» Assigned task
Answer these questions from the passage on the Migratory Bird Treaty Act:
(a) Which opinion did the current Administration withdraw?
(b) In what year did Woodrow Wilson sign the Migratory Bird Treaty Act into law?
(c) According to one analysis, how many birds die in the USA each year from flying into things or being killed by animals?

» Document segment
All the current Administration did was withdraw Opinion M-37041, and return to the previous interpretation, which allowed the use of common sense in determining whether negligence resulted in preventable bird deaths. The text of the law itself prohibits “pursuing, hunting, taking, capturing, killing, or attempting to do the same” – meaning actions whose purpose is taking or killing migratory birds, their nests, or their eggs. It does not criminalize accidental deaths that happen in the course of otherwise legal and productive activity.
The outcry from some eco-activists has been over the top. They wail that the “new” ruling (which merely reinstates the original understanding) will lead to wanton destruction of wildlife. “So many more birds will die now,” the Post writer asserted. Officials will simply no longer care about destruction of our feathered friends.
Under that twisted reasoning, Woodrow Wilson didn’t care about birds, since he signed the Migratory Bird Treaty Act into law in 1918. Franklin Roosevelt didn’t care about birds, nor did Ike, Kennedy or even Nixon, who signed the Endangered Species Act into law. Jimmy Carter didn’t care, nor Bill Clinton and Al Gore. None of them applied Opinion M-37041 reasoning to the law.
It was selective enforcement by the Obama Administration that resulted in conflicting judicial rulings. Previous Administrations all understood the difference between birds dying accidentally or on purpose.
That distinction matters, because birds accidentally die all the time. In fact, a study of albatrosses in the Pacific suggests that the life span of many birds is actually unknown, because they almost always die of unnatural causes. One analysis said as many as six billion birds die in the USA every year by flying into things – houses, office buildings, power lines and other structures – or are killed by animals, especially cats. Does that make every cat or home owner a criminal?

» Record excerpts
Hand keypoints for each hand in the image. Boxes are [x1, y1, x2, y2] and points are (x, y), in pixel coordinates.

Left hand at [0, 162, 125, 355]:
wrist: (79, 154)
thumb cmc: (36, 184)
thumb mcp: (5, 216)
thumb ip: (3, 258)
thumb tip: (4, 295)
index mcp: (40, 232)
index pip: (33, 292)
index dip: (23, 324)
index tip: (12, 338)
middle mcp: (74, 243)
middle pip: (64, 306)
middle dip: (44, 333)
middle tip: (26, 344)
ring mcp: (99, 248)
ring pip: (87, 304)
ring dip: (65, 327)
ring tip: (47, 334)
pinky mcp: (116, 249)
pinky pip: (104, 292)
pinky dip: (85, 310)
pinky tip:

» Output for this exercise
(a) Opinion M-37041
(b) 1918
(c) As many as six billion